● **Task prompt**: Word for word, the data below must be repeated in full; no picture is to be included.

(Photos with camera intrinsics)
□ □ □ □ □ □ □
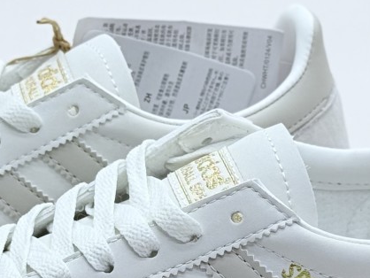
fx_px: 524
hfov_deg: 38.9
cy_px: 138
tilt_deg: -22.9
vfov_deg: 29.7
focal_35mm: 49
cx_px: 188
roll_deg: +1.3
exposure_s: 1/740
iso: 64
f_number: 1.78
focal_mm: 6.76
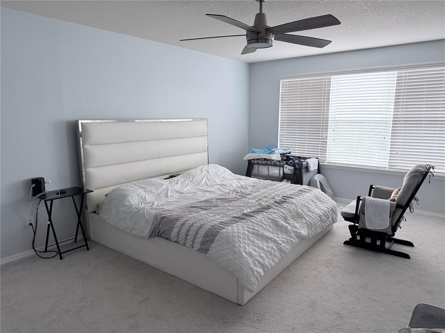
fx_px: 309
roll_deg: +0.7
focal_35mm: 24
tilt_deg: -9.4
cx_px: 222
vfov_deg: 56.8
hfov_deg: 71.6
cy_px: 166
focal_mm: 6.76
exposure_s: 1/60
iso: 250
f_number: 1.78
□ □ □ □ □ □ □
● **Written reply**:
fx_px: 524
hfov_deg: 38.9
cy_px: 138
tilt_deg: -22.9
vfov_deg: 29.7
focal_35mm: 49
cx_px: 188
roll_deg: +1.3
exposure_s: 1/740
iso: 64
f_number: 1.78
focal_mm: 6.76
fx_px: 309
roll_deg: +0.7
focal_35mm: 24
tilt_deg: -9.4
cx_px: 222
vfov_deg: 56.8
hfov_deg: 71.6
cy_px: 166
focal_mm: 6.76
exposure_s: 1/60
iso: 250
f_number: 1.78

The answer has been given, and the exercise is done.